[Modification records]

-- -- --

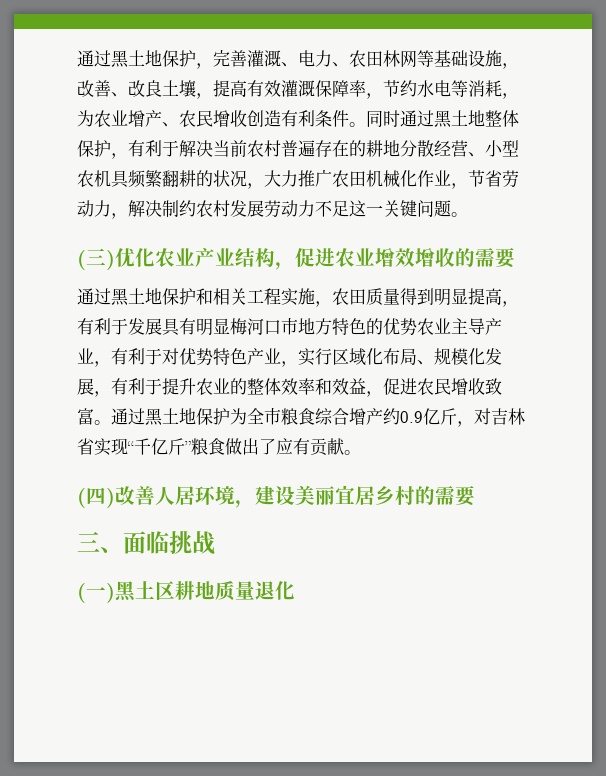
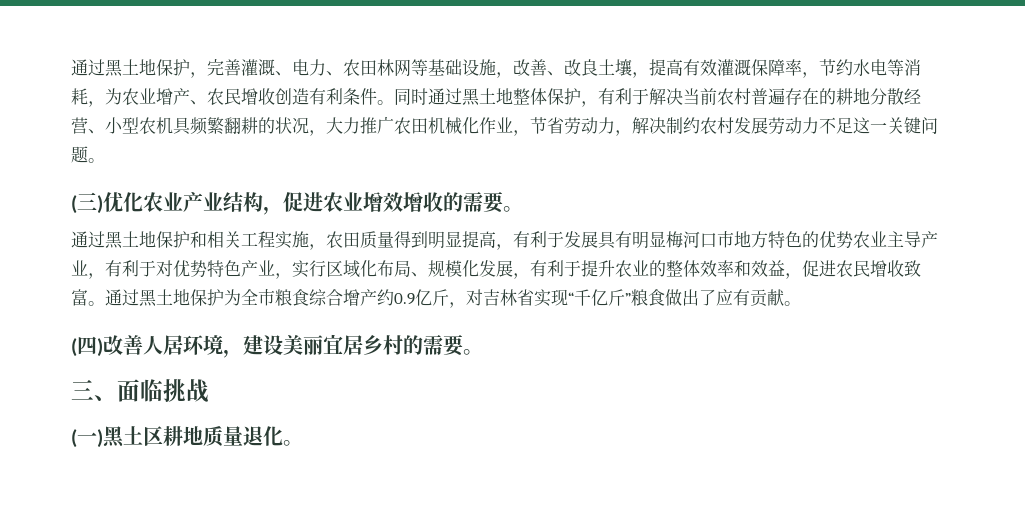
(515, 258) none -> [503,206,523,212] 。
(475, 496) none -> [463,349,483,355] 。
(295, 590) none -> [283,440,303,446] 。

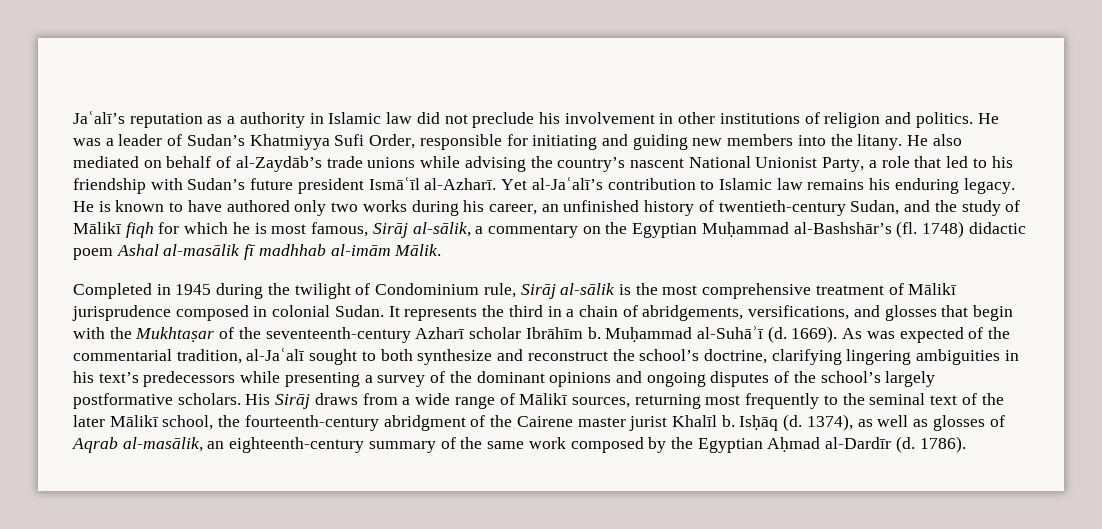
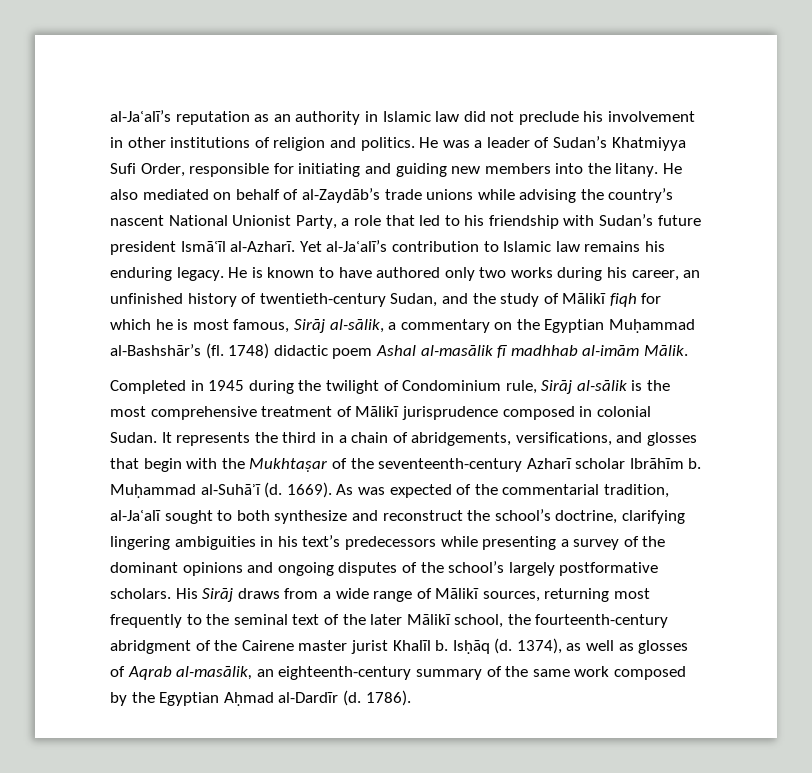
[73,111,125,124] Jaʿalī’s -> [110,110,171,122] al-Jaʿalī’s
[227,116,236,124] a -> [273,114,291,122] an

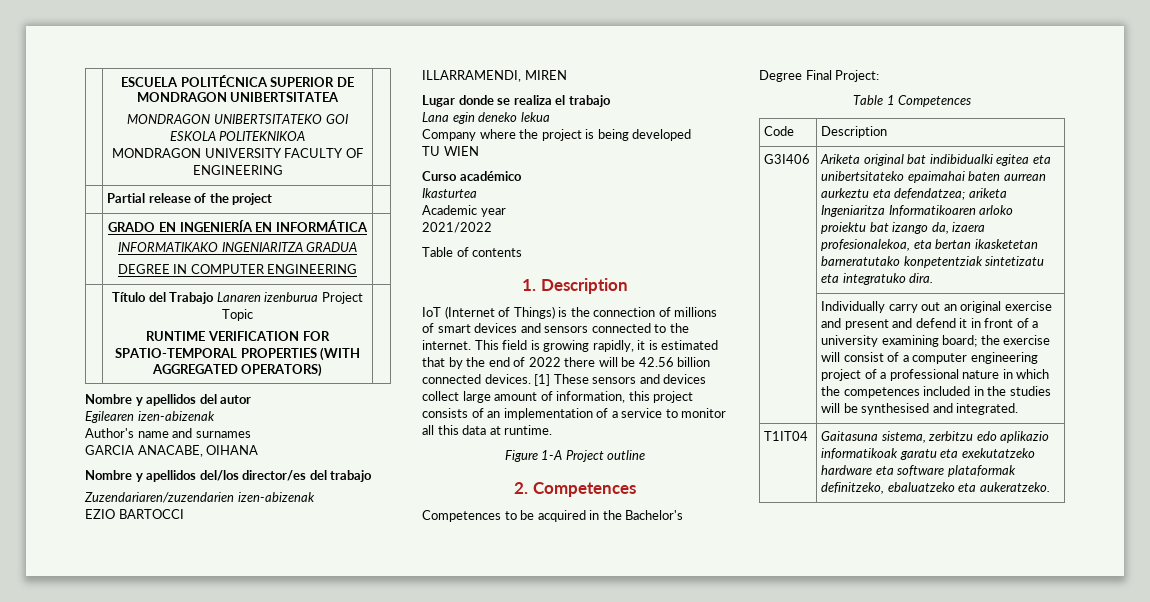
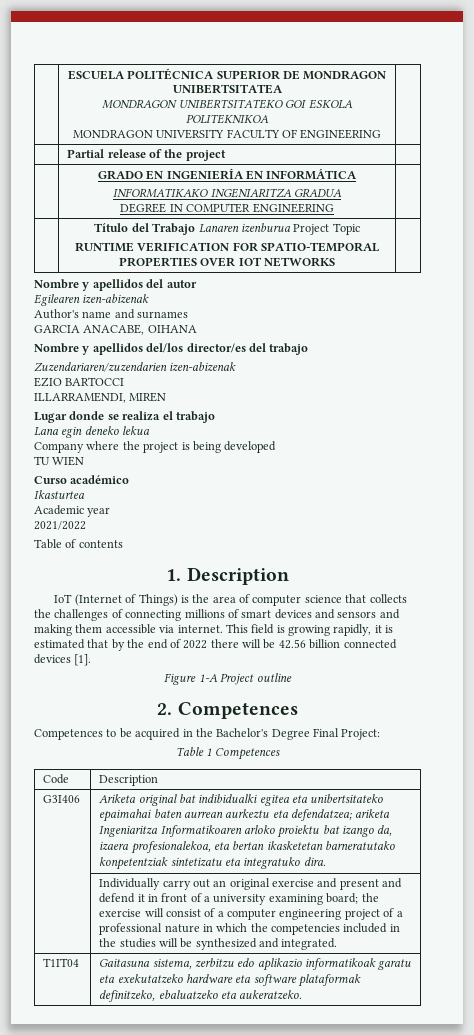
[320,347,361,361] [151,363,323,377] (WITH AGGREGATED OPERATORS) -> [200,257,336,267] OVER IOT NETWORKS
[593,307,671,317] connection of -> [212,594,407,606] [34,609,182,621] area of computer science that collects the challenges of connecting
[591,323,689,333] connected to the -> [379,609,400,619] [34,624,175,636] and making them accessible via
[484,374,707,386] [422,391,694,403] [422,408,727,420] [422,425,553,435] devices. [1] These sensors and devices collect large amount of information, this project consists of an implementation of a service to monitor all this data at runtime. -> [34,654,92,666] devices [1].
[843,387,920,398] competences -> [271,924,341,935] competencies
[861,403,930,415] synthesised -> [195,938,257,950] synthesized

-- -- --

INSTRUCTION
Looking only at the data above, say how many of its lines contain the string "none", and nothing more.

ANSWER TO THIS TASK
3